There are several physical and chemical methods to investigate the degradation of polymers, from methods without change of physical and chemical properties of polymers to degradation processes for the recovery of monomers. The initiation of degradation may be considerably different: heat (thermal degradation), heat and catalyst (thermocatalytic degradation), oxygen (oxidative degradation), heat and oxygen (thermo-oxidative degradation), radiation (photochemical degradation), radiation and oxygen (photo-oxidative degradation), chemicals (chemical degradation), microorganisms or enzymes (biodegradation or bioerosion), etc.
The common characteristic of these methods is that they cause irreversible changes in the structure of polymers. The decomposition of the framework of polymers results in decreasing molecular weight and significant changes of physical and chemical properties.
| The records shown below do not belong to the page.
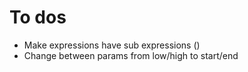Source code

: # To dos

- Make expressions have sub expressions ()
- Change between params from low/high to start/end
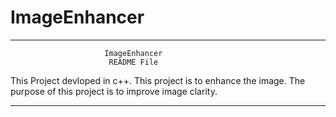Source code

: # ImageEnhancer
----------------------------------------------------------------------------
                         ImageEnhancer
                          README File           
This Project devloped in c++.
This project is to enhance the image.
The purpose of this project is to improve image clarity.

----------------------------------------------------------------------------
The widely known and thoroughly studied methods are thermal and thermocatalytic degradation, which are referred to in the literature as chemical recycling. Chemical recycling and chemical degradation are not the same, because chemical degradation means degradations caused by chemicals (acids, solvents, alkalis, etc.)
The study of chemical recycling and degradation of waste plastics has developed since the 1980s. During chemical recycling hydrocarbon macromolecules of polymers break down into smaller molecules owing to thermal or thermal and catalytic effects. According to researchers, the possibility of further utilization of cracked products is their fuel-like use; therefore the objective of researches is the production of hydrocarbons with similar properties to refinery streams (e.g. gasoline, kerosene, diesel oil, etc.). For this reason the formation of volatile products (gases, liquids) with suitable yield is a key issue during investigations.
There are some advantages of the application of catalysts, on the other hand it may cause difficulties (feeding of catalysts into the reactor, activity loss, etc.). Usually batch experiments were carried out on laboratory scale (1-5 g) using one or two types of polymers, which were virgin and not waste polymers, therefore the confrontation with problems of greater amounts of catalysts is probable in the immediate future.
Many polymers with different structure and properties may be used as raw materials in degradation (HDPE, LDPE, PP, PS, PVC, PET, PA, PUR, etc.) although polyolefins (HDPE, LDPE, PP) and polystyrene (PS) have the best properties from the point of view of their further utilization. Several reports have described the thermal and catalytic cracking of waste polymers. Two types of polymers have been widely investigated: polyethylene and polypropylene, because they represent 60-65% of all plastic wastes. The degradation of plastics means heating to high temperatures where macromolecules break into smaller fragments. Valuable mixtures of hydrocarbons (gas, liquid and residue) are obtained [1-6].
The structure of the hydrocarbons produced can be modified by the use of catalyst. Catalytic cracking consumes less energy than the noncatalytic process and results in formation of more branch-chain hydrocarbons. On the other hand the addition of the catalyst can be troublesome, and the catalyst accumulates in the residue or coke. There are two ways to contact the melted polymer and catalysts: the polymer and catalyst can be mixed first, then melted, or the molten plastics can be fed continuously over a fluidized catalyst bed. The usually employed catalysts are US-Y, and H-ZSM-5. Catalyst activity and product structure have been reported [7-11]. It was found that the H-ZSM-5 and FCC catalysts provided the best possibility to yield hydrocarbons in the boiling range of gasoline.